With the fine-tuned model available, we now call this model on a few prompts from the test set.

In [62]:
from tqdm import trange

batch_size = 8
N = 10

def callSentimentClfLllm(client, split, N, bs, model_name):

    for i in trange(N):
        messages = messagesFromSplit(split, i*bs, (i+1)*bs, include_assistant=False)

        # print(prompts)
        response = client.chat.completions.create(
            model = model_name,
            messages=messages
        )

        for j, val in enumerate(response.choices[0].message.content.split(", ")):
            row = split.iloc[i*bs+j,:]
            df_gpt = pd.concat([pd.DataFrame([[int(val),
                                            row['label'],
                                            row['text']]], columns=df_gpt.columns), df_gpt], ignore_index=True)
    
    return df_gpt

df_gpt = callSentimentClfLllm(client, test_split, N, batch_size, ft_model_name)

100%|██████████| 10/10 [00:06<00:00,  1.57it/s]


In [63]:
calcAccuracy(df_gpt)

0.6999999999999995


On this small sample from the test split, we've achieved about 70% accuracy. Let's see the performance on the larger test split.

In [65]:
N = test_split.shape[0] // batch_size
df_gpt = callSentimentClfLllm(client, test_split, N, batch_size)

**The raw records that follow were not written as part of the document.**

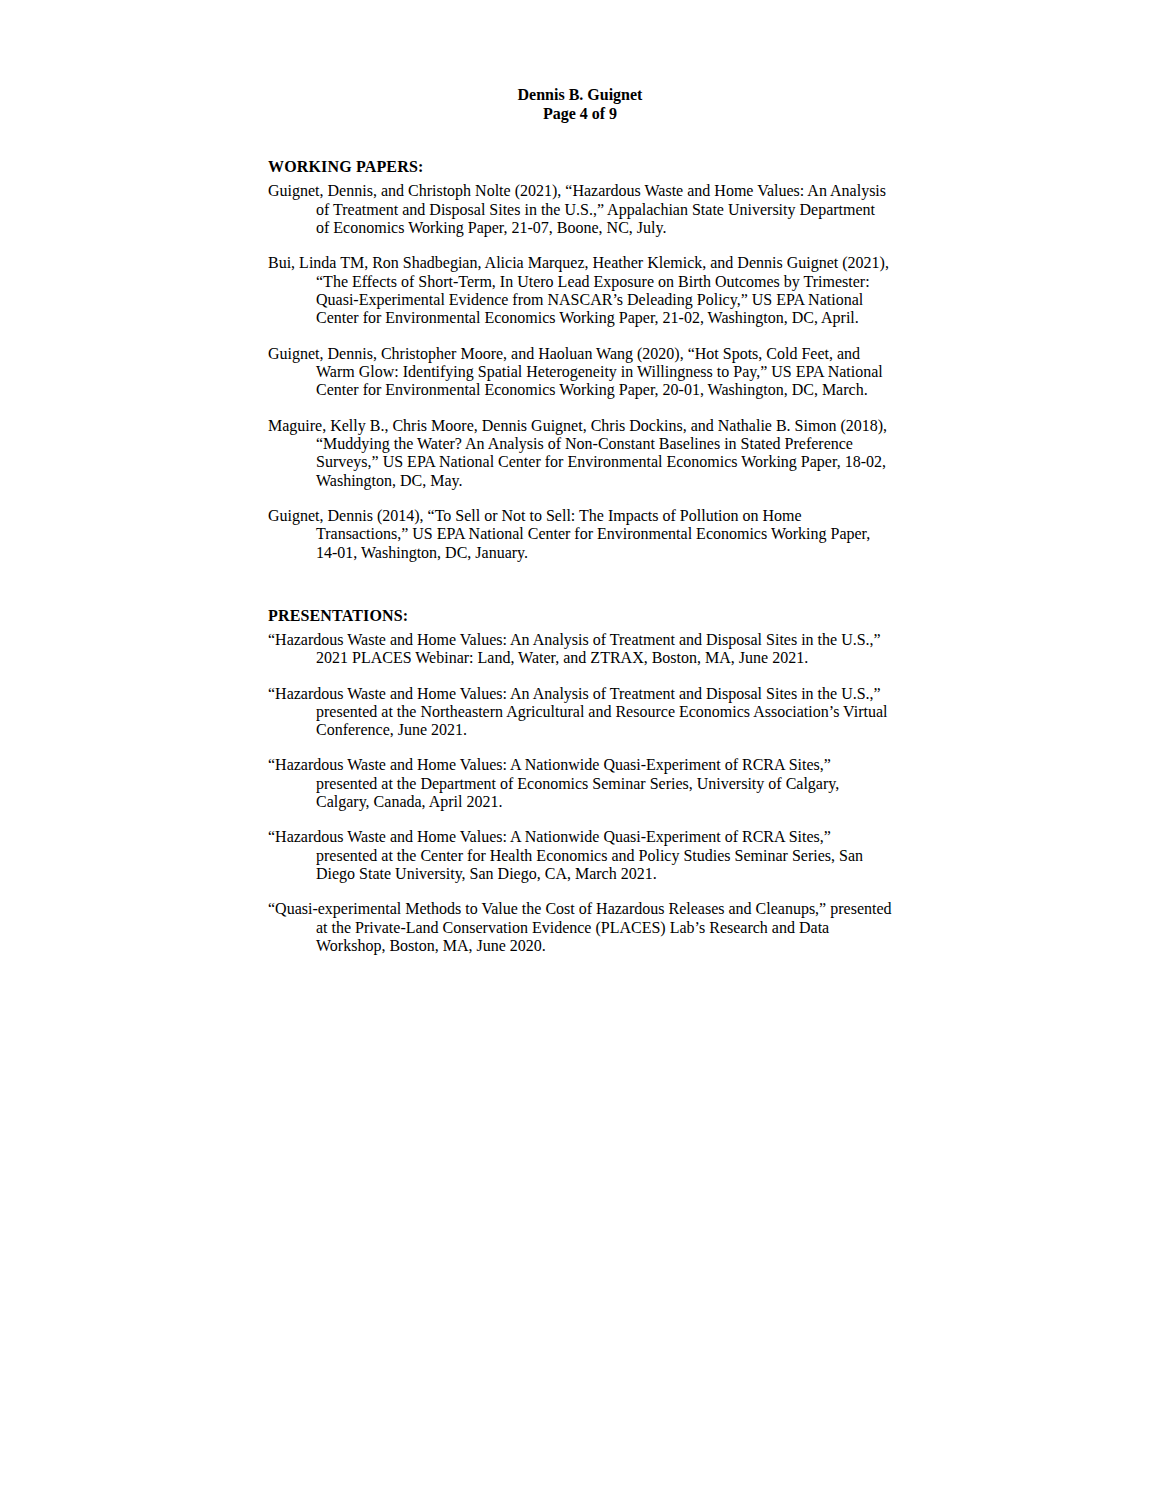Dennis B. Guignet Page 4 of 9
WORKING PAPERS:
Guignet, Dennis, and Christoph Nolte (2021), “Hazardous Waste and Home Values: An Analysis of Treatment and Disposal Sites in the U.S.,” Appalachian State University Department of Economics Working Paper, 21-07, Boone, NC, July.
Bui, Linda TM, Ron Shadbegian, Alicia Marquez, Heather Klemick, and Dennis Guignet (2021), “The Effects of Short-Term, In Utero Lead Exposure on Birth Outcomes by Trimester: Quasi-Experimental Evidence from NASCAR’s Deleading Policy,” US EPA National Center for Environmental Economics Working Paper, 21-02, Washington, DC, April.
Guignet, Dennis, Christopher Moore, and Haoluan Wang (2020), “Hot Spots, Cold Feet, and Warm Glow: Identifying Spatial Heterogeneity in Willingness to Pay,” US EPA National Center for Environmental Economics Working Paper, 20-01, Washington, DC, March.
Maguire, Kelly B., Chris Moore, Dennis Guignet, Chris Dockins, and Nathalie B. Simon (2018), “Muddying the Water? An Analysis of Non-Constant Baselines in Stated Preference Surveys,” US EPA National Center for Environmental Economics Working Paper, 18-02, Washington, DC, May.
Guignet, Dennis (2014), “To Sell or Not to Sell: The Impacts of Pollution on Home Transactions,” US EPA National Center for Environmental Economics Working Paper, 14-01, Washington, DC, January.
PRESENTATIONS:
“Hazardous Waste and Home Values: An Analysis of Treatment and Disposal Sites in the U.S.,” 2021 PLACES Webinar: Land, Water, and ZTRAX, Boston, MA, June 2021.
“Hazardous Waste and Home Values: An Analysis of Treatment and Disposal Sites in the U.S.,” presented at the Northeastern Agricultural and Resource Economics Association’s Virtual Conference, June 2021.
“Hazardous Waste and Home Values: A Nationwide Quasi-Experiment of RCRA Sites,” presented at the Department of Economics Seminar Series, University of Calgary, Calgary, Canada, April 2021.
“Hazardous Waste and Home Values: A Nationwide Quasi-Experiment of RCRA Sites,” presented at the Center for Health Economics and Policy Studies Seminar Series, San Diego State University, San Diego, CA, March 2021.
“Quasi-experimental Methods to Value the Cost of Hazardous Releases and Cleanups,” presented at the Private-Land Conservation Evidence (PLACES) Lab’s Research and Data Workshop, Boston, MA, June 2020.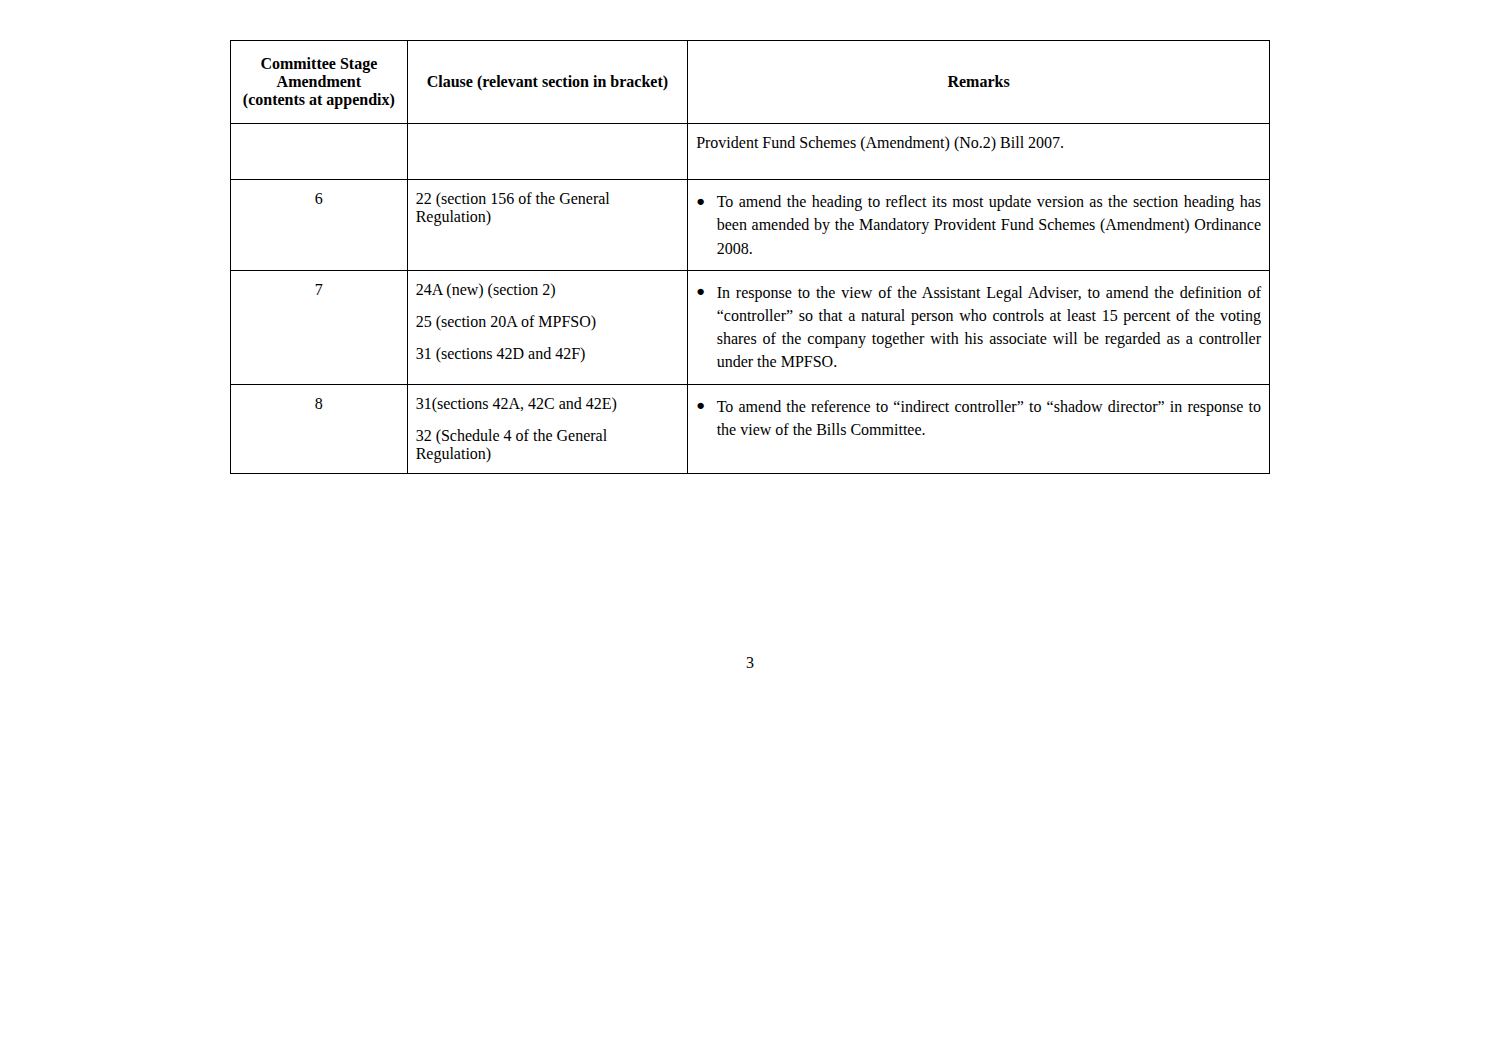| Committee Stage Amendment (contents at appendix) | Clause (relevant section in bracket) | Remarks |
| --- | --- | --- |
| | | Provident Fund Schemes (Amendment) (No.2) Bill 2007. |
| 6 | 22 (section 156 of the General Regulation) | ● To amend the heading to reflect its most update version as the section heading has been amended by the Mandatory Provident Fund Schemes (Amendment) Ordinance 2008. |
| 7 | 24A (new) (section 2) 25 (section 20A of MPFSO) 31 (sections 42D and 42F) | ● In response to the view of the Assistant Legal Adviser, to amend the definition of “controller” so that a natural person who controls at least 15 percent of the voting shares of the company together with his associate will be regarded as a controller under the MPFSO. |
| 8 | 31(sections 42A, 42C and 42E) 32 (Schedule 4 of the General Regulation) | ● To amend the reference to “indirect controller” to “shadow director” in response to the view of the Bills Committee. |
3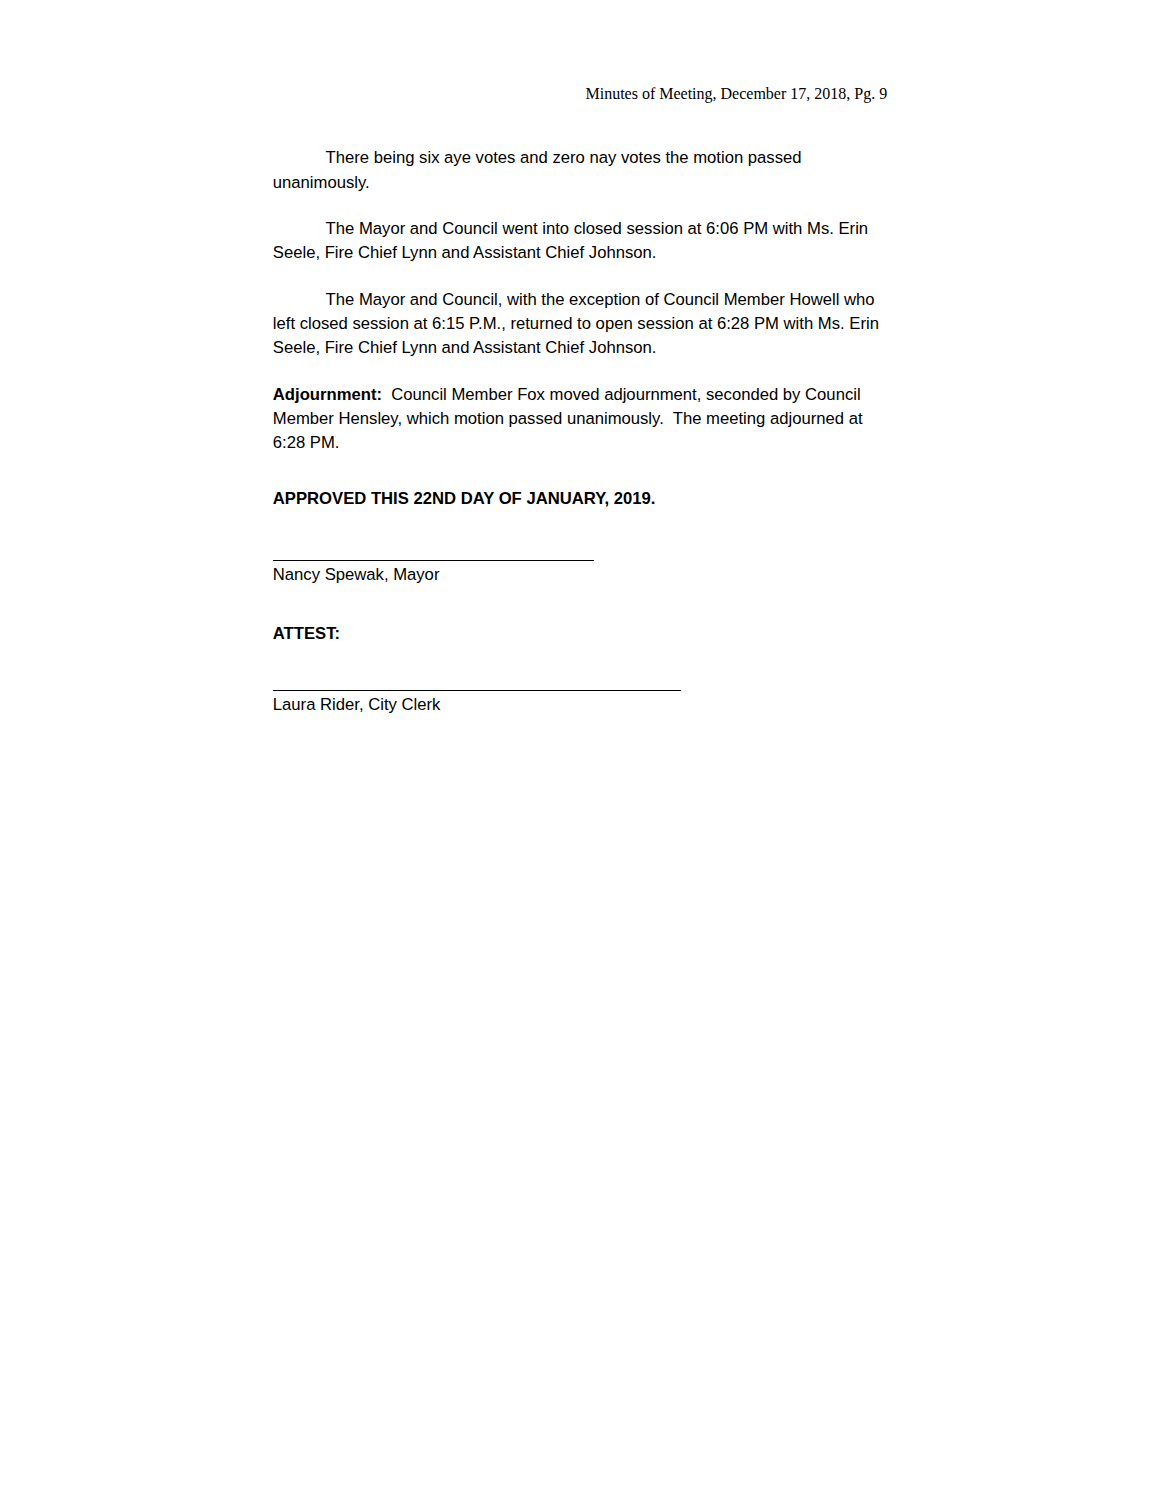Minutes of Meeting, December 17, 2018, Pg. 9
There being six aye votes and zero nay votes the motion passed unanimously.
The Mayor and Council went into closed session at 6:06 PM with Ms. Erin Seele, Fire Chief Lynn and Assistant Chief Johnson.
The Mayor and Council, with the exception of Council Member Howell who left closed session at 6:15 P.M., returned to open session at 6:28 PM with Ms. Erin Seele, Fire Chief Lynn and Assistant Chief Johnson.
Adjournment: Council Member Fox moved adjournment, seconded by Council Member Hensley, which motion passed unanimously. The meeting adjourned at 6:28 PM.
APPROVED THIS 22ND DAY OF JANUARY, 2019.
Nancy Spewak, Mayor
ATTEST:
Laura Rider, City Clerk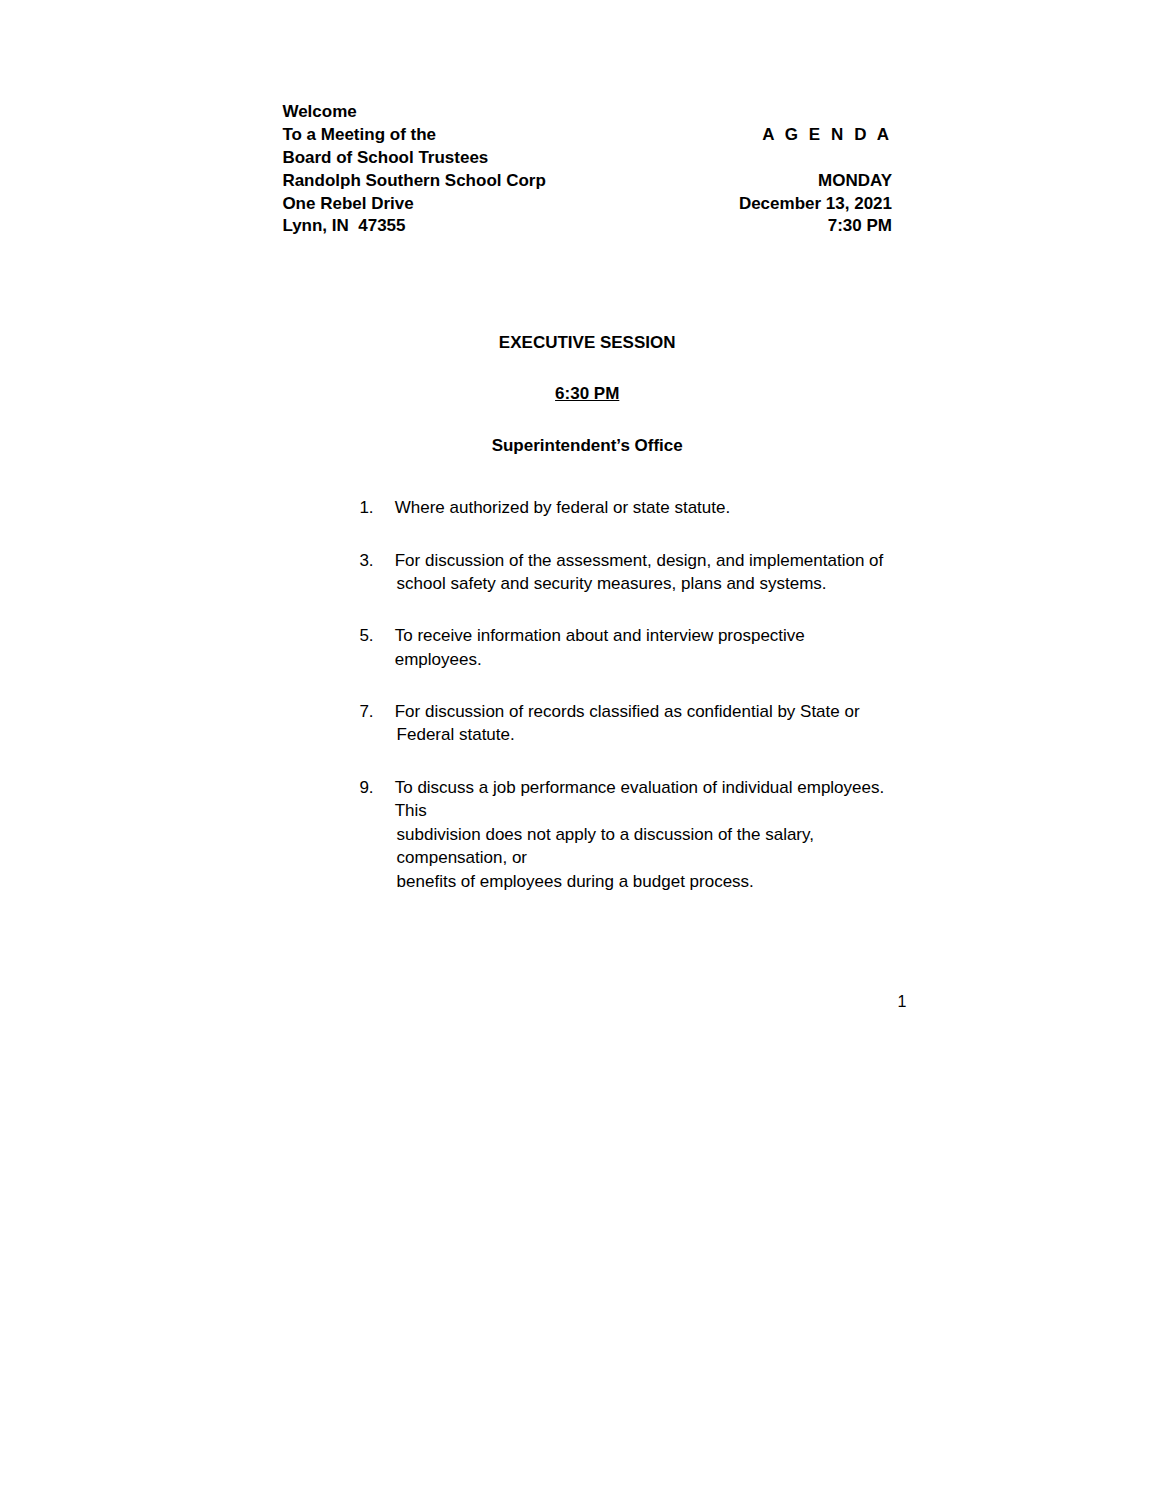| Welcome | |
| To a Meeting of the | A G E N D A |
| Board of School Trustees | |
| Randolph Southern School Corp | MONDAY |
| One Rebel Drive | December 13, 2021 |
| Lynn, IN 47355 | 7:30 PM |
EXECUTIVE SESSION
6:30 PM
Superintendent’s Office
1. Where authorized by federal or state statute.
3. For discussion of the assessment, design, and implementation of school safety and security measures, plans and systems.
5. To receive information about and interview prospective employees.
7. For discussion of records classified as confidential by State or Federal statute.
9. To discuss a job performance evaluation of individual employees. This subdivision does not apply to a discussion of the salary, compensation, or benefits of employees during a budget process.
1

100%|██████████| 844/844 [08:52<00:00,  1.58it/s]


In [67]:
calcAccuracy(df_gpt)

0.7270170244263887

So finetuning has helped improve the GPT-3 based classifier to about 72.7% test accuracy. This is still not quite at the level of the huggingface classifier (83.9% test accuracy), and we could potentially iterate over our finetuning/prompting process to improve the LLM's accuracy. This could quickly get expensive, so we'll save that as an exercise for another time!